**Source extract**
Writing doesn’t need to be profound. In fact, one leader told me he kept a running list on his bathroom mirror: “The coffee talks we had in the hallway,” “My old calendar system,” “That one teammate who always made me laugh.” Not to fix anything, just to name it. After weeks of doing this, he said something surprising happened: his nervous system started relaxing. Not because the loss was gone, but because it had somewhere to go—down on paper instead of around in circles inside him.

For Your Team: Ask Two Gentle Questions

When the heaviness starts to outweigh hope, that’s your signal. Watch where gratitude dissipates—it usually happens before people disengage entirely.

Start your next team meeting with just these two questions:

  • What are we finding hard to let go of right now?
  • What might we gain from this loss?

That’s it. Two sentences per person, no fixing or advise-giving. Just witnessing.

One mid-level manager at a tech firm described doing this after her team’s product line was sunset. People braced for discomfort, and maybe they felt it—but what surprised her was how quickly hope flickered back to life. “We didn’t suddenly love the new initiative,” she said, “but by naming what we missed—like our Tuesday strategy sessions and the way our designer told us when something was busted—we remembered who we were to each other, not just what the company needed from us that week.”

For Your Organization: Name What’s Being Lost—Alongside the New Possibilities

When a change is announced, resist the temptation to lead with only the shiny part—the new product line, the market expansion, the improved metrics. People need to know you see what’s disappearing too.

**Entries supplied**
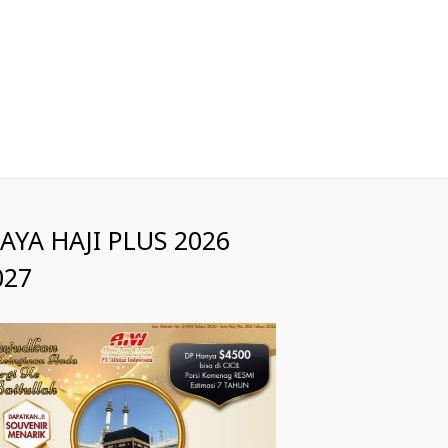
IAYA HAJI PLUS 2026
027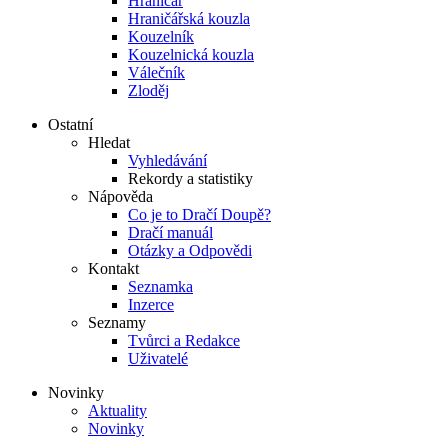
Hraničář
Hraničářská kouzla
Kouzelník
Kouzelnická kouzla
Válečník
Zloděj
Ostatní
Hledat
Vyhledávání
Rekordy a statistiky
Nápověda
Co je to Dračí Doupě?
Dračí manuál
Otázky a Odpovědi
Kontakt
Seznamka
Inzerce
Seznamy
Tvůrci a Redakce
Uživatelé
Novinky
Aktuality
Novinky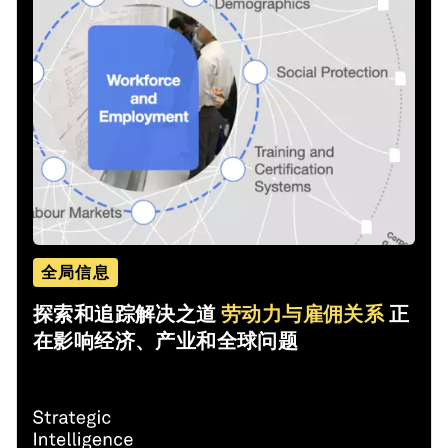
全局信息
探索和追踪解决之道
劳动力与雇佣关系
正
在影响经济、产业和全球问题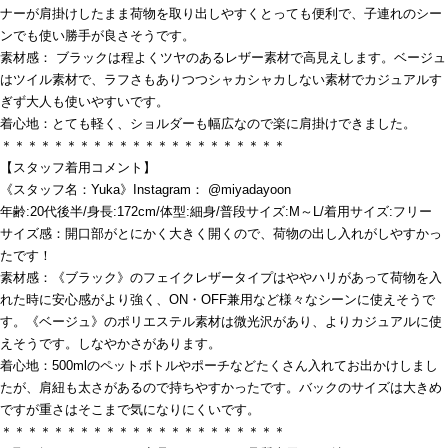
ナーが肩掛けしたまま荷物を取り出しやすくとっても便利で、子連れのシー
ンでも使い勝手が良さそうです。
素材感： ブラックは程よくツヤのあるレザー素材で高見えします。ベージュ
はツイル素材で、ラフさもありつつシャカシャカしない素材でカジュアルす
ぎず大人も使いやすいです。
着心地：とても軽く、ショルダーも幅広なので楽に肩掛けできました。
＊＊＊＊＊＊＊＊＊＊＊＊＊＊＊＊＊＊＊＊＊＊
【スタッフ着用コメント】
《スタッフ名：Yuka》Instagram： @miyadayoon
年齢:20代後半/身長:172cm/体型:細身/普段サイズ:M～L/着用サイズ:フリー
サイズ感：開口部がとにかく大きく開くので、荷物の出し入れがしやすかっ
たです！
素材感：《ブラック》のフェイクレザータイプはややハリがあって荷物を入
れた時に安心感がより強く、ON・OFF兼用など様々なシーンに使えそうで
す。《ベージュ》のポリエステル素材は微光沢があり、よりカジュアルに使
えそうです。しなやかさがあります。
着心地：500mlのペットボトルやポーチなどたくさん入れてお出かけしまし
たが、肩紐も太さがあるので持ちやすかったです。バックのサイズは大きめ
ですが重さはそこまで気になりにくいです。
＊＊＊＊＊＊＊＊＊＊＊＊＊＊＊＊＊＊＊＊＊＊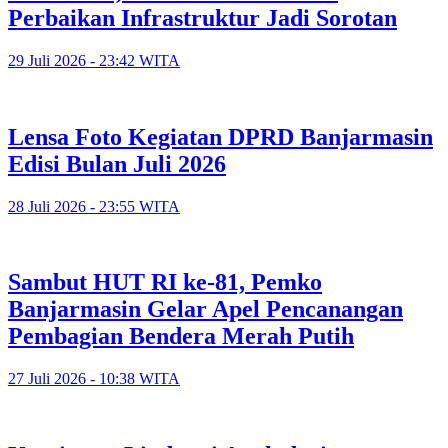
Perbaikan Infrastruktur Jadi Sorotan
29 Juli 2026 - 23:42 WITA
Lensa Foto Kegiatan DPRD Banjarmasin
Edisi Bulan Juli 2026
28 Juli 2026 - 23:55 WITA
Sambut HUT RI ke-81, Pemko
Banjarmasin Gelar Apel Pencanangan
Pembagian Bendera Merah Putih
27 Juli 2026 - 10:38 WITA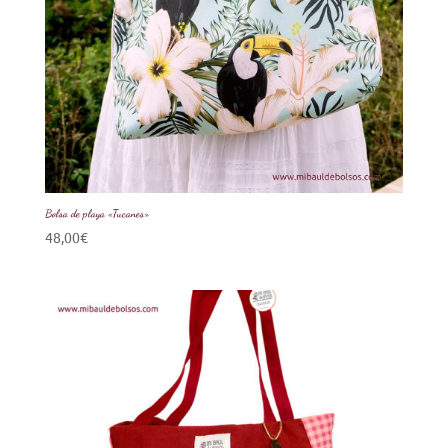
Bolsa de playa «Tucanes»
48,00
€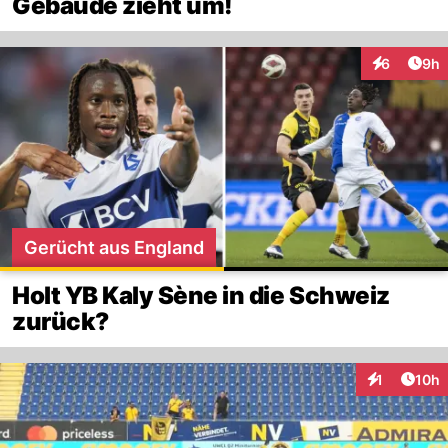
Gebäude zieht um!
Arti
6
9h
Interaktion
Gerücht aus England
Holt YB Kaly Sène in die Schweiz
zurück?
Artik
1
10h
Interaktione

**Assignment**
In the passage on naming loss at work, rewrite everything from "When the heaviness" down to "from this loss?", replacing "team meeting" with "staff huddle".

**Exercise answer**
When the heaviness starts to outweigh hope, that’s your signal. Watch where gratitude dissipates—it usually happens before people disengage entirely.

Start your next staff huddle with just these two questions:

  • What are we finding hard to let go of right now?
  • What might we gain from this loss?